Aakash Educational Services Ltd (AESL), a subsidiary of embattled edtech startup Byju's, has appointed Deepak Mehrotra as its managing director and chief executive officer.
Mehrotra comes with over 35 years of experience in executive roles in FMCG, telecom, and education industries, the company said in a statement on Monday.
Prior to joining Aakash, he was the managing director of Ashirvad Pipes. He has also worked with Pearson India, Bharti Airtel, Coca-Cola, and Asian Paints.
Mehrotra has a Bachelor's degree in Electrical Engineering from IIT Roorkee, an MMS from JBIMS, and has completed an executive program from The Wharton School, Philadelphia (USA).
The appointment of Mehrotra is part of AESL's aim to enhance offerings, and expand its reach, the company said.
Aakash had set up a committee to appoint a new CEO and a chief financial officer (CFO) in September last year as Abhishek Maheshwari, the former CEO, and Vipan Joshi, former CFO, quit the company after Byju’s issued a legal notice to the founders of Aakash Educational Services.
The action followed alleged resistance from the Aakash founders to fulfill a share swap agreement that was unconditionally agreed upon as part of the sale of Aakash Educational Services.
“In his role as CEO, he (Mehrotra) will be responsible to deliver on our aggressive growth plan and to build on the significant momentum the company is currently experiencing,” said Byju Raveendran, founder & chairman, Byju's.
Aakash provides coaching solutions to students preparing for medical and engineering entrance examinations, school/board exams, and competitive exams such as NTSE, KVPY, and Olympiads.
It has a network of over 310 centres (including franchisees) and a student count of more than 400,000.
“I believe India's demographic dividend is for real and we are going to be the ones who will be offering very highly trained, prepared manpower to serve the global economy, which effectively means we are not limited to only the eight lakh engineering seats in India.

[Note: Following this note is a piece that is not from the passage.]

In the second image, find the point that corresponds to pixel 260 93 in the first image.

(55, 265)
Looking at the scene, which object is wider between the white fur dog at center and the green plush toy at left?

This suddenly makes it a very, very large market, so there's room for everyone,” Mehrota told Mint while speaking on the rising competition with ed-tech companies like Unacademy, Vedantu, and PhysicsWallah going offline.
In January, the board of Aakash had approved the conversion of business tycoon Ranjan Pai’s $250-300 million debt in Aakash to equity.
In March, Ranjan Pai's MEMG Family Office, initiated arbitration proceedings against Byju for allegedly not repaying its loan through a pre-agreed transfer of shares of its company, Aakash Education, according to a Reuters report.
An arbitrator, appointed under Singapore International Arbitration Centre rules, ordered Byju's not to dispose of 4 million shares of Aaaksh, which as per the loan agreement amounted to a 6% stake last year, according to the April 4 order, the report added.